Read on for ways to start your compost pile at home and put your food waste to good use!
How To Make Compost From Kitchen Waste
Start your kitchen compost pile by placing a glass or stainless steel container with a lid under your sink or on your countertop. Use this to store food waste when you are preparing meals, doing the dishes, or cleaning out the fridge.
What Should You Put In Compost To Start?
Now you are ready to start composting. You will need to determine what items you can add to your composting pile. Not everything you eat is good for a compost pile, so pay attention as you are depositing. Try composting these common household items:
- Fruits and vegetables
- Grains and bread, including pasta rinsate
- Coffee grounds
- Eggshells and mollusk shells
- Shredded paper napkins, cardboard cereal boxes, and coffee filters
When your kitchen container is full, or every one to two days to avoid fruit flies and bad smells, dump it into your outdoor compost pile using layering techniques.
- Create a defined space four to five feet wide with wood, wire, or ventilated plastic sides which will hold your compost pile together, allow it to drain and get air circulation while keeping animals out.
- Start with a layer of brown material (dried leaves, wood chips, sawdust etc.) on the ground at the bottom of your pile.
- Add your food waste, then cover it with a thin layer of more brown material.
- Repeat the layering process to keep odors down.
- Other garden waste such as weeds and lawn clippings can also be added to the compost pile in layers.
Layering creates diversity in nutrients and microbes and helps your pile break down faster!
What Not To Compost
Most kitchen scraps can be used in a compost pile, but be cautious with composting meats, fats, oils, dairy products, and bones.

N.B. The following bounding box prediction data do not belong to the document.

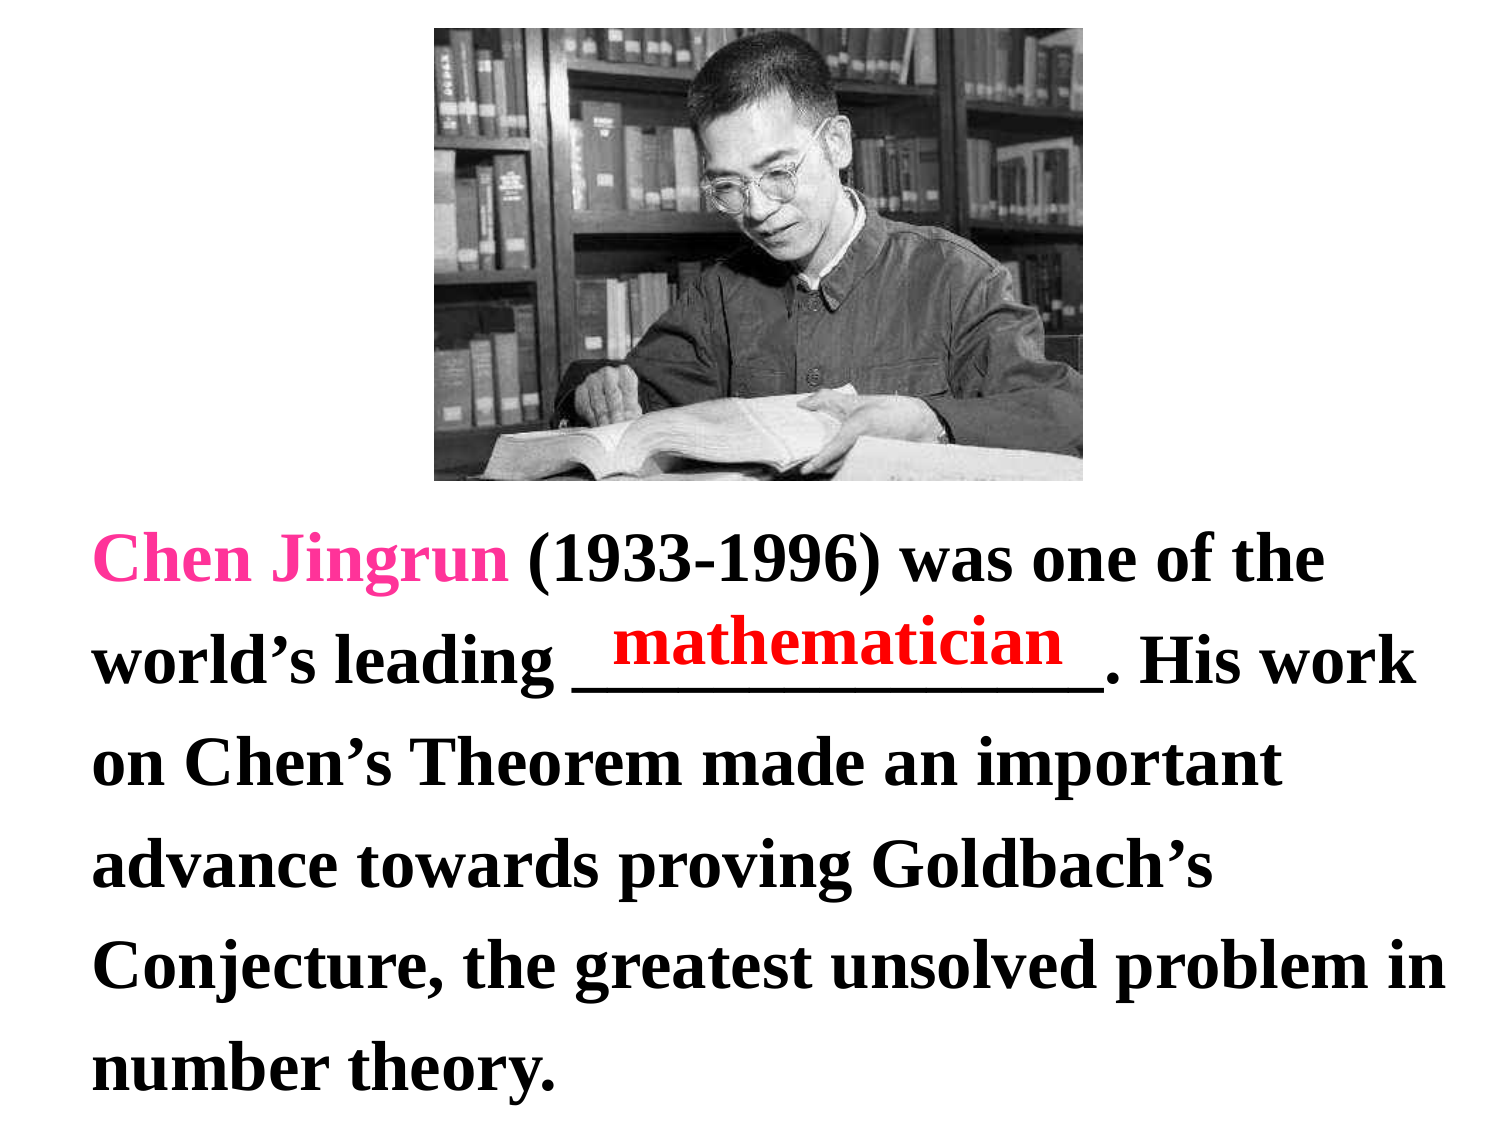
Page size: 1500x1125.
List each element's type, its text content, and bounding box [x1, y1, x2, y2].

picture [434, 27, 1083, 482]
text_box mathematician [597, 586, 1080, 686]
text_box Chen Jingrun (1933-1996) was one of the world’s leading _______________. His work on Chen’s Theorem made an important advance towards proving Goldbach’s Conjecture, the greatest unsolved problem in number theory. [76, 486, 1471, 1113]
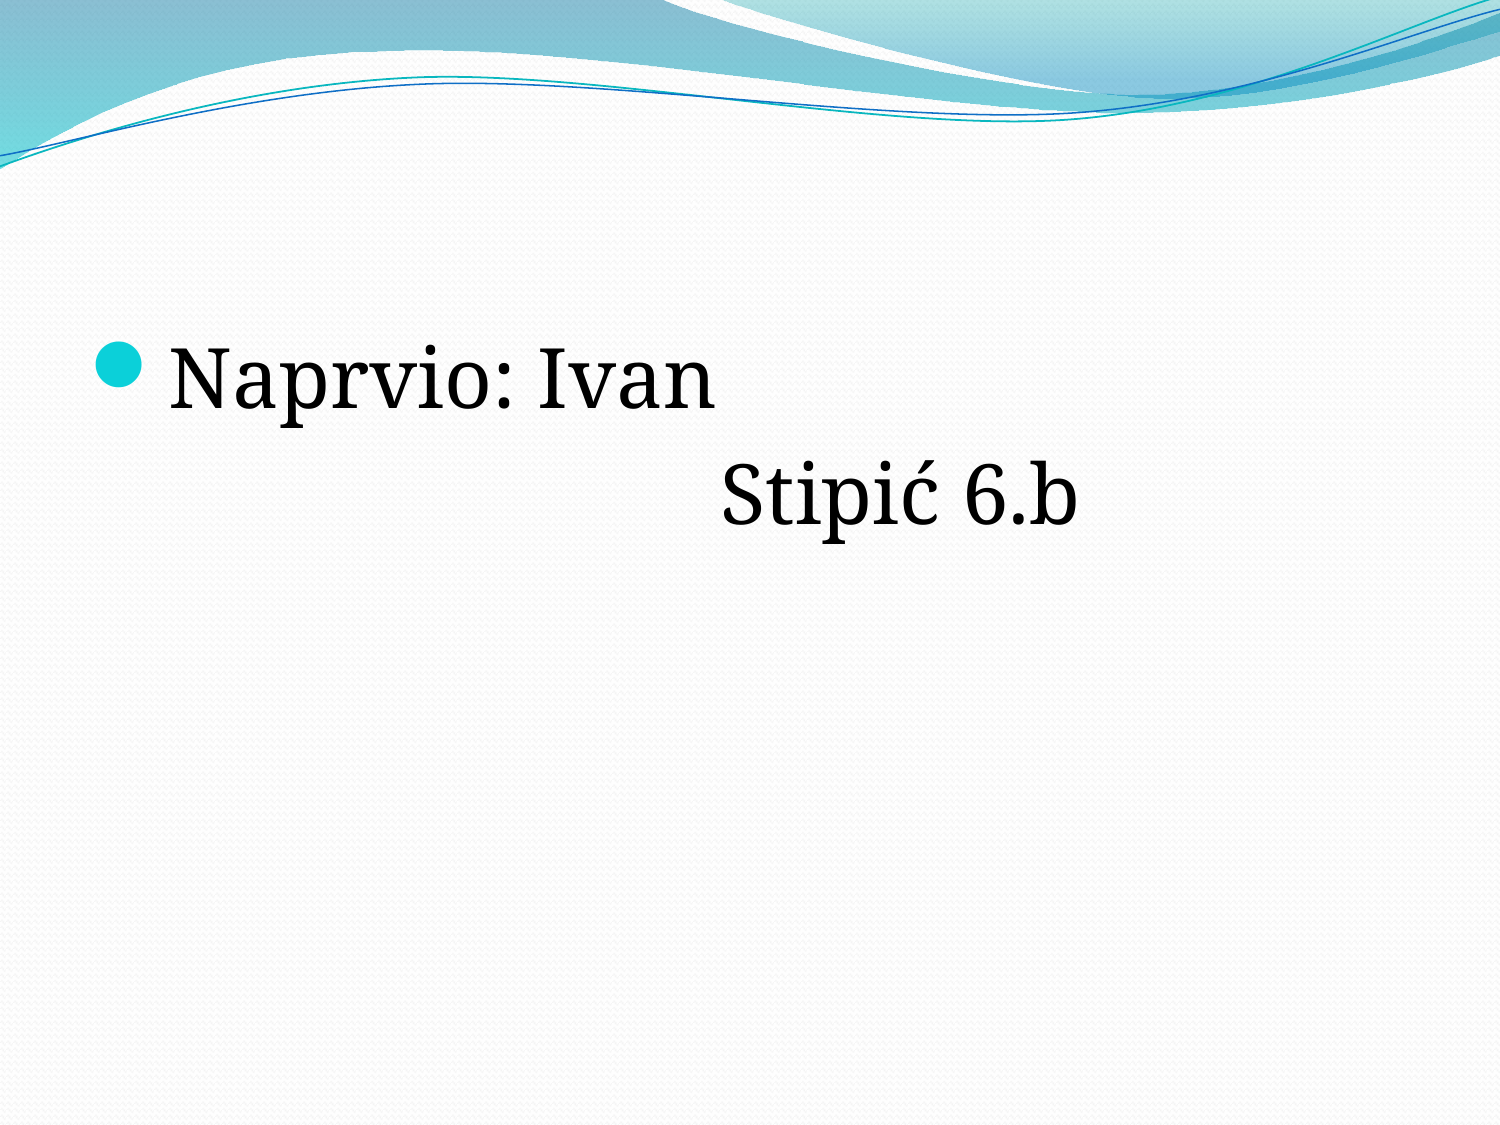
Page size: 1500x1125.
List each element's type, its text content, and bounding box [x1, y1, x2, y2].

list Naprvio: Ivan Stipić 6.b [75, 317, 1425, 1038]
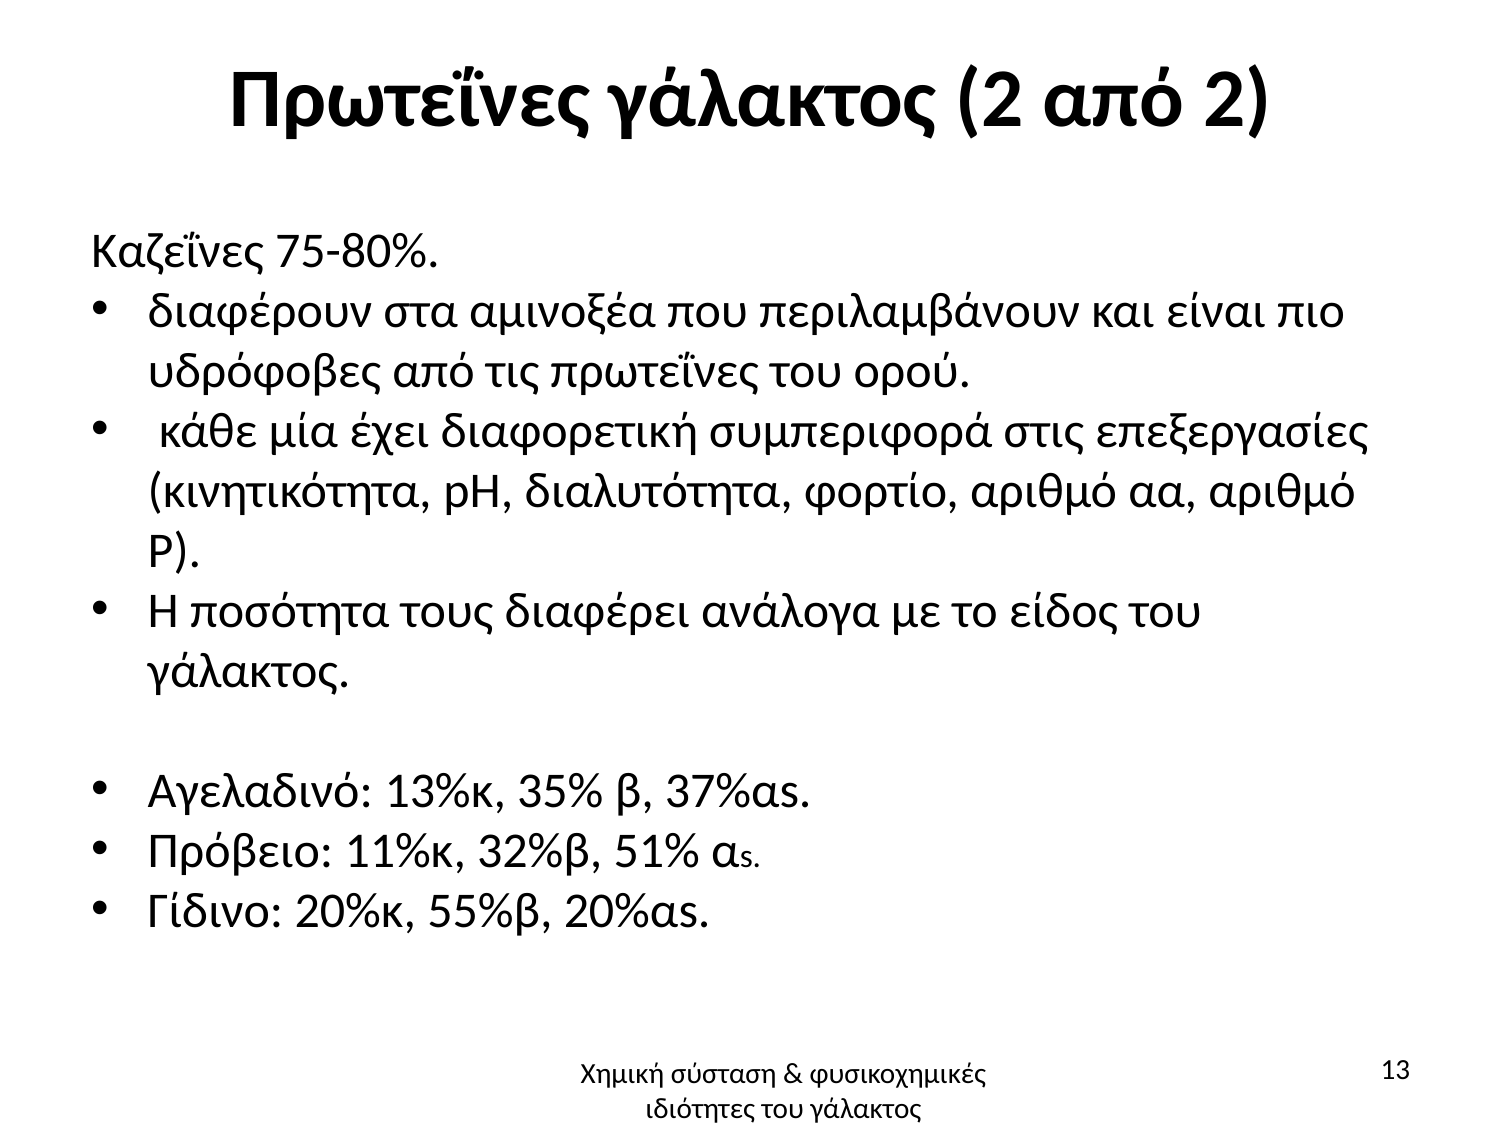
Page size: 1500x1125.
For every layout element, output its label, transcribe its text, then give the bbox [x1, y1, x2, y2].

title Πρωτεΐνες γάλακτος (2 από 2) [76, 0, 1425, 197]
text_box Καζεΐνες 75-80%. διαφέρουν στα αμινοξέα που περιλαμβάνουν και είναι πιο υδρόφοβες από τις πρωτεΐνες του ορού. κάθε μία έχει διαφορετική συμπεριφορά στις επεξεργασίες (κινητικότητα, pH, διαλυτότητα, φορτίο, αριθμό αα, αριθμό Ρ). Η ποσότητα τους διαφέρει ανάλογα με το είδος του γάλακτος. Αγελαδινό: 13%κ, 35% β, 37%αs. Πρόβειο: 11%κ, 32%β, 51% αs. Γίδινο: 20%κ, 55%β, 20%αs. [76, 210, 1425, 945]
text_box 13 [1074, 1042, 1425, 1103]
text_box Χημική σύσταση & φυσικοχημικές ιδιότητες του γάλακτος [521, 1046, 1046, 1125]
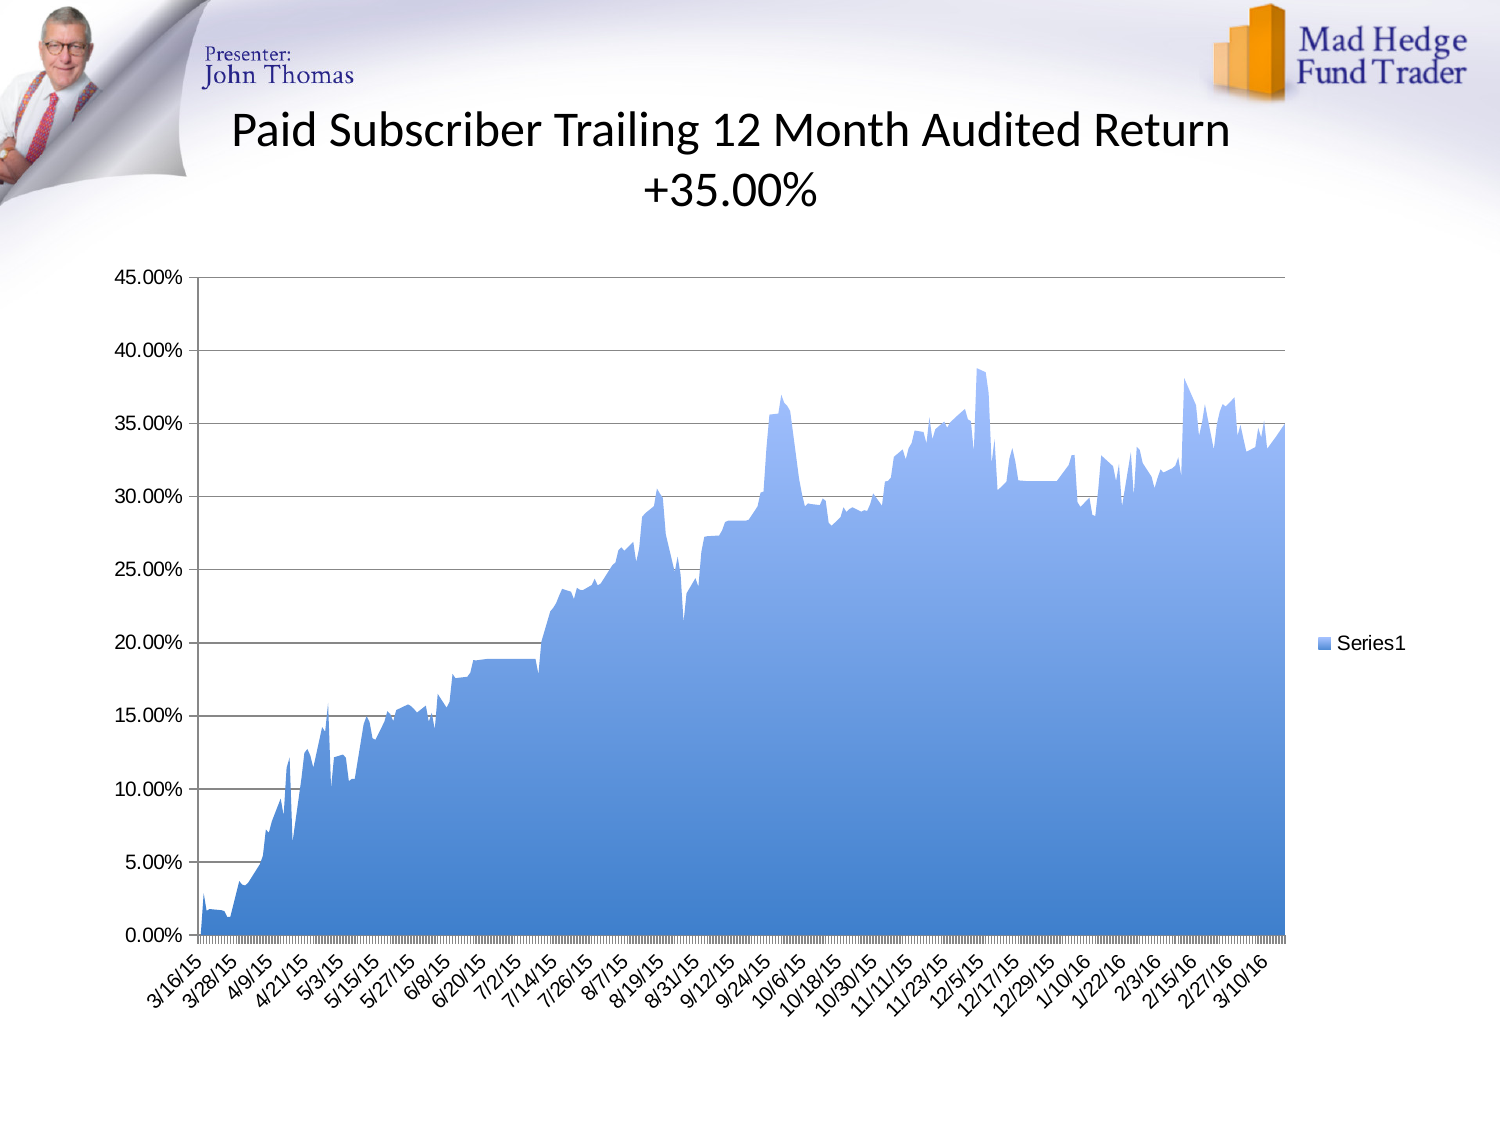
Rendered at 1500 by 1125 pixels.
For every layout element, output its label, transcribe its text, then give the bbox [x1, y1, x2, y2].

picture [0, 0, 1500, 339]
title Paid Subscriber Trailing 12 Month Audited Return +35.00% [174, 75, 1288, 238]
chart [87, 249, 1426, 1038]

These items tend to attract pesky animals if your pile is not protected, and can create nasty odors if you do not layer-in brown materials properly. However, if you do everything right, these materials will compost with everything else.
How Long Does It Take To Make Compost?
Because no two compost piles are alike, the timeline of the composting process varies. It depends on your climate, the size of the pile, its moisture content, how quickly you are adding materials to the pile, and how often you turn it. With frequent turning and maintenance of moderate moisture, your pile can be ready in as little as 3 months, but could take a year or longer if you add material slowly or there is a lot of coarser material like wood chips in it. When your pile is up to the size you want, start a new one while letting the first one finish composting.
You’ll know compost it’s ready to use when it cools down, becomes dark brown and crumbly, and when earthworms move into it. You should not be able to recognize what it originally was, and it should be free of bad smells.
Apply finished compost to your gardens, beds, and yard. One inch at a time is good for gardens and beds, and a quarter inch at a time is good for turf. Add compost to soil at least once per year and watch your soils improve in condition and your plants thrive.